Your goal:
Here are some records; return them all exactly.

Exercise data below:

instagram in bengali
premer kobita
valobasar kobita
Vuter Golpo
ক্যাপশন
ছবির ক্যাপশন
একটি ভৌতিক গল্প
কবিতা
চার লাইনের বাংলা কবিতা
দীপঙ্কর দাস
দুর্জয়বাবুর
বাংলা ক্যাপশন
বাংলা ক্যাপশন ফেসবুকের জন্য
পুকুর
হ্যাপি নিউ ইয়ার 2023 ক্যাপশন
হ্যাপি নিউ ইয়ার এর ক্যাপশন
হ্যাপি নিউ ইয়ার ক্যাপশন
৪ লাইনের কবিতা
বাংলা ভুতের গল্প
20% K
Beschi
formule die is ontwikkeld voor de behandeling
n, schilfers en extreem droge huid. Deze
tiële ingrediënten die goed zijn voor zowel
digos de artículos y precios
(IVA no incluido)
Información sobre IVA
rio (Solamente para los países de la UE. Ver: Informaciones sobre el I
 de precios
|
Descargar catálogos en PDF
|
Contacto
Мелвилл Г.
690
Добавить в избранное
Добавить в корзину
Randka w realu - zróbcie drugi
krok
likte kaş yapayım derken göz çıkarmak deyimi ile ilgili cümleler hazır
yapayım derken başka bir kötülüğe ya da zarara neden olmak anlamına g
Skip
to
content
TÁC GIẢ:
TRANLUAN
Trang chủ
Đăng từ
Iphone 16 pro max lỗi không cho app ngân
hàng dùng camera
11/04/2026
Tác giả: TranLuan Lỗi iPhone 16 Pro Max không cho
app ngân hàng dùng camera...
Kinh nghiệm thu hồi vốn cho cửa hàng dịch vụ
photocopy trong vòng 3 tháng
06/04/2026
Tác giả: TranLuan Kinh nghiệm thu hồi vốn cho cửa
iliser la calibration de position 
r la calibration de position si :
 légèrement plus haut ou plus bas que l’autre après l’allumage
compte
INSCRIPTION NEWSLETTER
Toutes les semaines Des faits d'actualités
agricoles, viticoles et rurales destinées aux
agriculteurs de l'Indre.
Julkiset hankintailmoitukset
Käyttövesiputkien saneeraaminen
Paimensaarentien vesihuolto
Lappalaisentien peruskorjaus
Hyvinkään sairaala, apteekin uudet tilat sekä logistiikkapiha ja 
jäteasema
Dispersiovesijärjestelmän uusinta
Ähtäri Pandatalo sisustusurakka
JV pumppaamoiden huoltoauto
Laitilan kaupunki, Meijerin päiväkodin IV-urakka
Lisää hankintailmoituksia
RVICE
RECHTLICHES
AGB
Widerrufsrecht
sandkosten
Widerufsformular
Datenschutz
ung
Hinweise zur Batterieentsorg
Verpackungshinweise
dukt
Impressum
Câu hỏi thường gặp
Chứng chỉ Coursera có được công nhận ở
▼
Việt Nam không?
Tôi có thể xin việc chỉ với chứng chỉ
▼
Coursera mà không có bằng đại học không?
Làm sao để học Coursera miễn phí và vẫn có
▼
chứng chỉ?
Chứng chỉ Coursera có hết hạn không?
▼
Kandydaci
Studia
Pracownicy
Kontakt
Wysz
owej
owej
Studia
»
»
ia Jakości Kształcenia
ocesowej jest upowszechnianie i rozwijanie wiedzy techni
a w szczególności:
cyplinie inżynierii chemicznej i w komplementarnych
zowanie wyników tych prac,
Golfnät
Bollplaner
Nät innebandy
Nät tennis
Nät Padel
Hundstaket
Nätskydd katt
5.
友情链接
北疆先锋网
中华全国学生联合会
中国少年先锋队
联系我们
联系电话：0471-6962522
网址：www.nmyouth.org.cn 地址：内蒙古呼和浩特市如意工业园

End of Exercise data.

Answer below:
instagram in bengali
premer kobita
valobasar kobita
Vuter Golpo
ক্যাপশন
ছবির ক্যাপশন
একটি ভৌতিক গল্প
কবিতা
চার লাইনের বাংলা কবিতা
দীপঙ্কর দাস
দুর্জয়বাবুর
বাংলা ক্যাপশন
বাংলা ক্যাপশন ফেসবুকের জন্য
পুকুর
হ্যাপি নিউ ইয়ার 2023 ক্যাপশন
হ্যাপি নিউ ইয়ার এর ক্যাপশন
হ্যাপি নিউ ইয়ার ক্যাপশন
৪ লাইনের কবিতা
বাংলা ভুতের গল্প
20% K
Beschi
formule die is ontwikkeld voor de behandeling
n, schilfers en extreem droge huid. Deze
tiële ingrediënten die goed zijn voor zowel
digos de artículos y precios
(IVA no incluido)
Información sobre IVA
rio (Solamente para los países de la UE. Ver: Informaciones sobre el I
 de precios
|
Descargar catálogos en PDF
|
Contacto
Мелвилл Г.
690
Добавить в избранное
Добавить в корзину
Randka w realu - zróbcie drugi
krok
likte kaş yapayım derken göz çıkarmak deyimi ile ilgili cümleler hazır
yapayım derken başka bir kötülüğe ya da zarara neden olmak anlamına g
Skip
to
content
TÁC GIẢ:
TRANLUAN
Trang chủ
Đăng từ
Iphone 16 pro max lỗi không cho app ngân
hàng dùng camera
11/04/2026
Tác giả: TranLuan Lỗi iPhone 16 Pro Max không cho
app ngân hàng dùng camera...
Kinh nghiệm thu hồi vốn cho cửa hàng dịch vụ
photocopy trong vòng 3 tháng
06/04/2026
Tác giả: TranLuan Kinh nghiệm thu hồi vốn cho cửa
iliser la calibration de position 
r la calibration de position si :
 légèrement plus haut ou plus bas que l’autre après l’allumage
compte
INSCRIPTION NEWSLETTER
Toutes les semaines Des faits d'actualités
agricoles, viticoles et rurales destinées aux
agriculteurs de l'Indre.
Julkiset hankintailmoitukset
Käyttövesiputkien saneeraaminen
Paimensaarentien vesihuolto
Lappalaisentien peruskorjaus
Hyvinkään sairaala, apteekin uudet tilat sekä logistiikkapiha ja 
jäteasema
Dispersiovesijärjestelmän uusinta
Ähtäri Pandatalo sisustusurakka
JV pumppaamoiden huoltoauto
Laitilan kaupunki, Meijerin päiväkodin IV-urakka
Lisää hankintailmoituksia
RVICE
RECHTLICHES
AGB
Widerrufsrecht
sandkosten
Widerufsformular
Datenschutz
ung
Hinweise zur Batterieentsorg
Verpackungshinweise
dukt
Impressum
Câu hỏi thường gặp
Chứng chỉ Coursera có được công nhận ở
▼
Việt Nam không?
Tôi có thể xin việc chỉ với chứng chỉ
▼
Coursera mà không có bằng đại học không?
Làm sao để học Coursera miễn phí và vẫn có
▼
chứng chỉ?
Chứng chỉ Coursera có hết hạn không?
▼
Kandydaci
Studia
Pracownicy
Kontakt
Wysz
owej
owej
Studia
»
»
ia Jakości Kształcenia
ocesowej jest upowszechnianie i rozwijanie wiedzy techni
a w szczególności:
cyplinie inżynierii chemicznej i w komplementarnych
zowanie wyników tych prac,
Golfnät
Bollplaner
Nät innebandy
Nät tennis
Nät Padel
Hundstaket
Nätskydd katt
5.
友情链接
北疆先锋网
中华全国学生联合会
中国少年先锋队
联系我们
联系电话：0471-6962522
网址：www.nmyouth.org.cn 地址：内蒙古呼和浩特市如意工业园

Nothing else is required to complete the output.